Viscoelastic and tensile failure properties of asphalt-mineral filler mastics in brittle-ductile region

The viscoelastic and tensile failure properties of asphalt-mineral filler mastics in the brittle-ductile region were determined. A total of ten mastic systems including five free asphalt volumes and two particle sizes was prepared for testing. The linear viscoelastic behavior of asphalt-mineral filler mastics was demonstrated employing the bending beam rheometer. The Boltzmann superposition principle was verified to be applicable on asphalt-mineral filler mastics. Asphalt-mineral filler mastics stiffnesses at different stress levels were found to be comparable to each other at the same temperature and loading time. It was concluded from the applicability of Boltzmann superposition and stress-independence that the asphalt-mineral filler mastics are linear viscoelastic materials.;The rheological properties of asphalt-mineral filler mastics were characterized by employing a nonlinear regression model. It was shown that this model could be also used to describe the linear viscoelastic behavior of asphalt-mineral filler mastics in the brittle-ductile region.

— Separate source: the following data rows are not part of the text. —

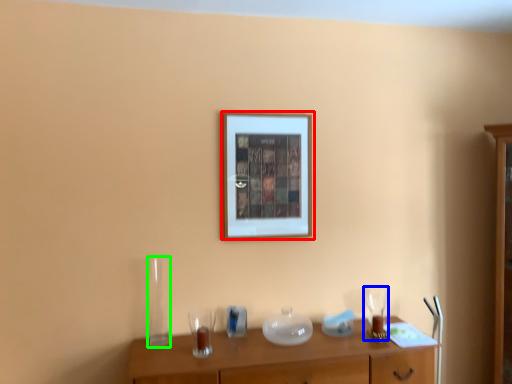
Question: Estimate the real-world distances between objects in this image. Which object is closer to picture frame (highlighted by a red box), wine glass (highlighted by a blue box) or glass vase (highlighted by a green box)?

Choices:
 (A) wine glass
 (B) glass vase

Answer: (B)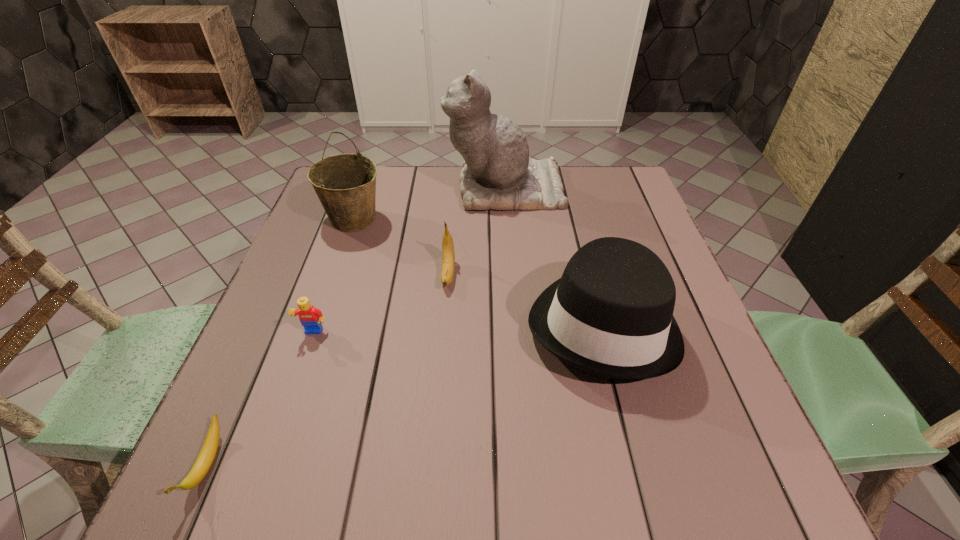
What are the coordinates of `banana that is positioned at the left edge` in the screenshot? It's located at (207, 454).

At what (x,y) coordinates should I click in order to perform the action: click on object at the right edge. Please return your answer as a coordinate pair (x, y). This screenshot has height=540, width=960. Looking at the image, I should click on (610, 314).

Find the location of a particular element. Image resolution: width=960 pixels, height=540 pixels. object that is at the far left corner is located at coordinates (345, 184).

This screenshot has height=540, width=960. What are the coordinates of `object positioned at the near left corner` in the screenshot? It's located at (207, 454).

Find the location of a particular element. Image resolution: width=960 pixels, height=540 pixels. vacant space at the far edge of the desktop is located at coordinates (409, 208).

In order to click on blank space at the near edge in this screenshot , I will do `click(447, 468)`.

Find the location of `free point at the left edge`. free point at the left edge is located at coordinates (316, 227).

This screenshot has width=960, height=540. Find the location of `free space at the right edge`. free space at the right edge is located at coordinates 696,327.

Locate an element on the screen. This screenshot has width=960, height=540. empty space between the farther banana and the fourth shortest object is located at coordinates (525, 299).

Where is `free spot between the tallest object and the right banana`? The width and height of the screenshot is (960, 540). free spot between the tallest object and the right banana is located at coordinates (476, 231).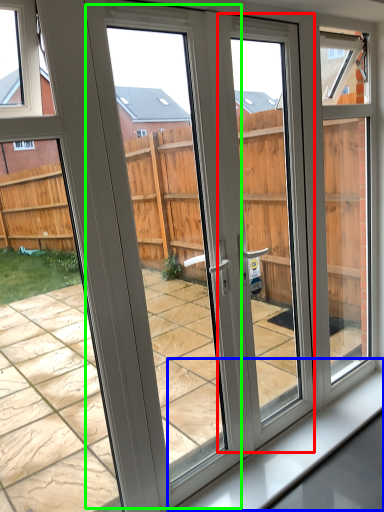
Question: Considering the real-world distances, which object is farthest from screen door (highlighted by a red box)? window sill (highlighted by a blue box) or screen door (highlighted by a green box)?

Choices:
 (A) window sill
 (B) screen door

Answer: (A)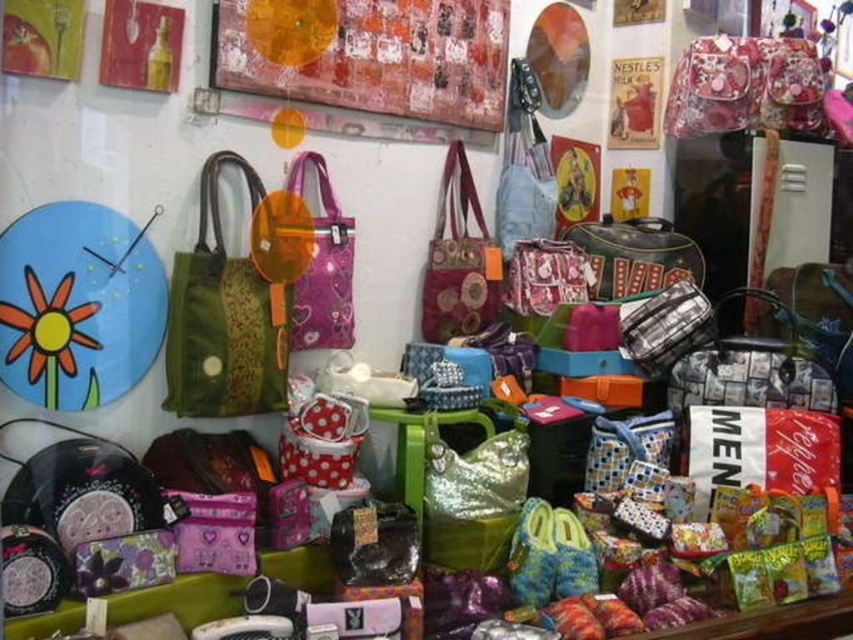
Question: Among these points, which one is nearest to the camera?

Choices:
 (A) (468, 122)
 (B) (505, 464)
 (C) (282, 321)
 (D) (581, 241)

Answer: (C)

Question: Is textured canvas painting at upper center below purple fabric bag at center?

Choices:
 (A) no
 (B) yes

Answer: (A)

Question: Which point is closer to the camera taking this photo?

Choices:
 (A) (212, 378)
 (B) (235, 4)

Answer: (A)

Question: From the image, what is the correct spatial relationship of textured canvas painting at upper center in relation to purple fabric bag at center?

Choices:
 (A) left
 (B) right

Answer: (B)

Question: Does textured canvas painting at upper center have a lesser width compared to shiny gold handbag at center?

Choices:
 (A) yes
 (B) no

Answer: (B)

Question: Which point appears closest to the camera in this image?

Choices:
 (A) (213, 307)
 (B) (349, 244)
 (C) (585, 236)
 (D) (431, 326)

Answer: (A)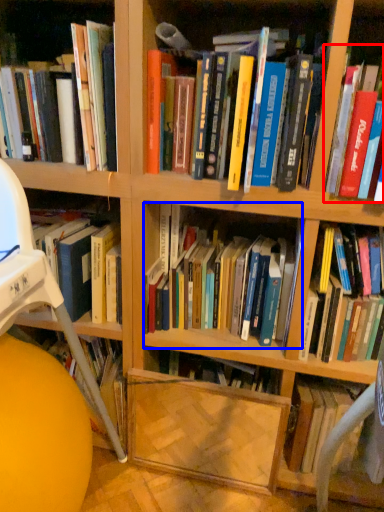
Question: Among these objects, which one is nearest to the camera, book (highlighted by a red box) or book (highlighted by a blue box)?

Choices:
 (A) book
 (B) book

Answer: (A)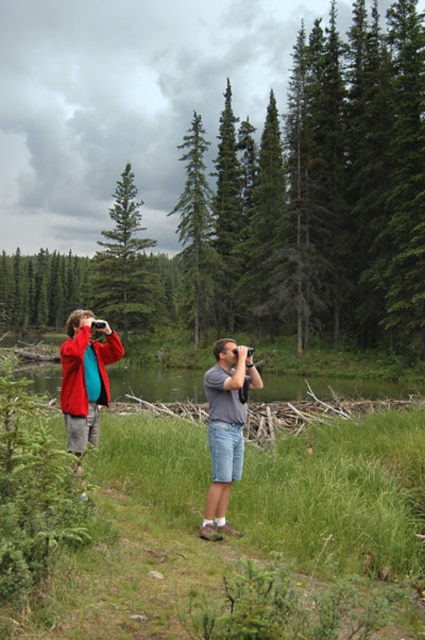
Is denim shorts at center shorter than matte red jacket at left?

Correct, denim shorts at center is not as tall as matte red jacket at left.

Can you confirm if denim shorts at center is taller than matte red jacket at left?

In fact, denim shorts at center may be shorter than matte red jacket at left.

Is point (224, 524) farther from viewer compared to point (67, 433)?

Yes, it is.

This screenshot has height=640, width=425. What are the coordinates of `denim shorts at center` in the screenshot? It's located at (226, 429).

Is point (150, 380) positioned in front of point (102, 380)?

No, (150, 380) is further to viewer.

Which is below, green grassy lake at center or matte red jacket at left?

green grassy lake at center

Between point (144, 378) and point (87, 360), which one is positioned in front?

Point (87, 360) is in front.

Identify the location of green grassy lake at center. (331, 387).

Looking at this image, is green grassy lake at center closer to camera compared to green matte tree at center?

Yes, it is.

Who is more forward, (300, 396) or (192, 317)?

Point (300, 396) is more forward.

Is point (56, 380) positioned behind point (209, 234)?

No, it is not.

Find the location of a particular element. green grassy lake at center is located at coordinates (331, 387).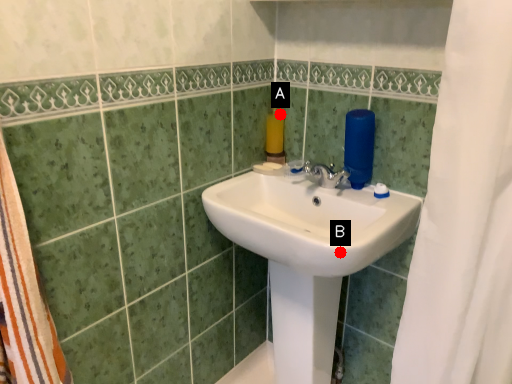
Question: Two points are circled on the image, labeled by A and B beside each circle. Among these points, which one is farthest from the camera?

Choices:
 (A) A is further
 (B) B is further

Answer: (A)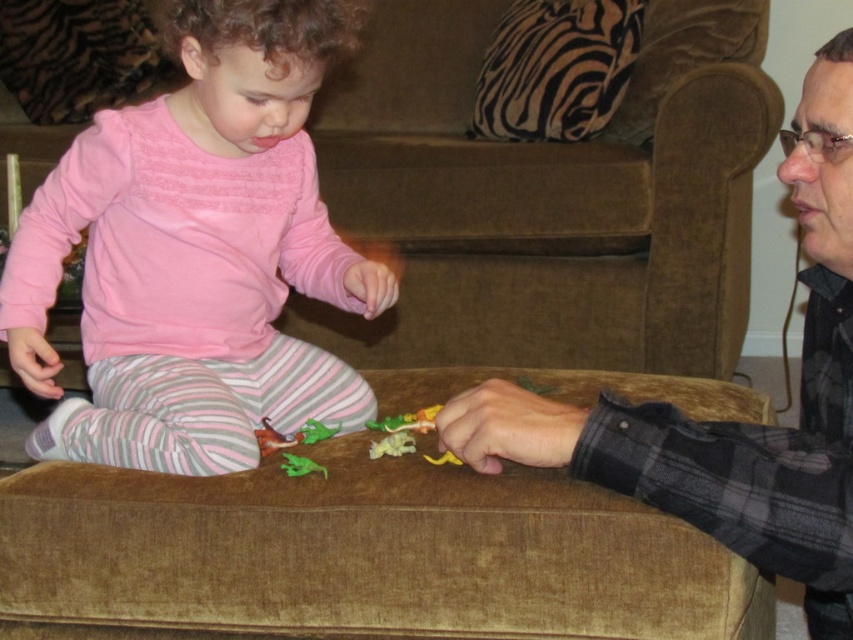
You are a delivery robot trying to navigate to the living room coffee table located at the center of the room. There is a pink soft fabric toddler at lower left represented by point (196, 253). Can you safely move around the toddler to reach the coffee table?

The pink soft fabric toddler at lower left is represented by point (196, 253), so you can safely move around them to reach the coffee table as long as you maintain a safe distance.

You are a parent trying to clean up the living room. You see the pink soft fabric toddler at lower left and the matte black shirt at lower right lying on the floor. Which item is closer to the left side of the room?

The pink soft fabric toddler at lower left is closer to the left side of the room because it is positioned to the left of the matte black shirt at lower right.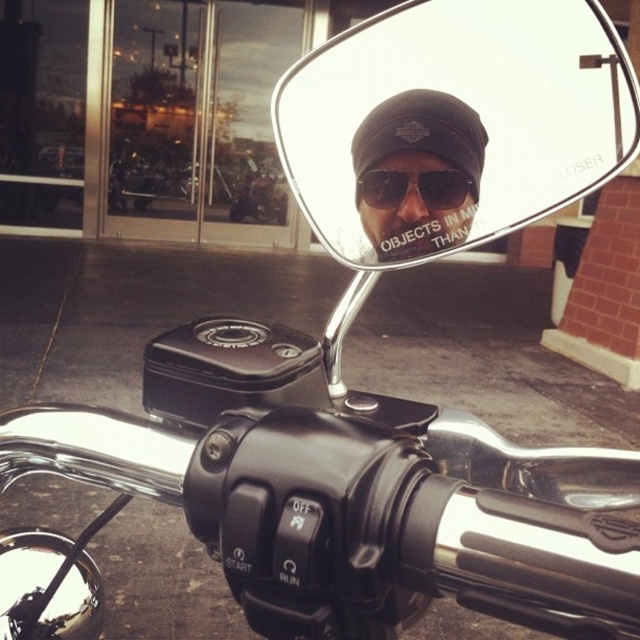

Adding mineral fillers into asphalt cements would move the rheological response to longer loading time, thus, stiffening the asphalt binder.;The tensile failure properties including tensile failure strain, tensile failure strength and tensile failure energy were enhanced by adding mineral fillers. The tensile failure strength could be adequately predicted using the model developed by Leidner and Woodhams (1974). With increasing tensile strength, it implied that there was a good adhesion between mineral fillers and asphalt binders.;The testing procedures of the bending beam rheometer and the direct tension device have been demonstrated to be applicable to determine the rheological and tensile failure properties of asphalt-mineral filler mastics. Hopkins and Hamming's procedure (1957, 1958), and Smith's theory (1976) were successfully used to calculate the relaxation modulus for the responses from BBR and DT respectively. The comparison with the relaxation modulus from both tests showed that the relaxation moduli computed from the data of the direct tension tests were comparable with these calculated from the creep response under the bending beam tests at small strain levels. It implied that asphalt-mineral filler mastics exhibited a linear viscoelastic behavior up to failure points at small strain levels.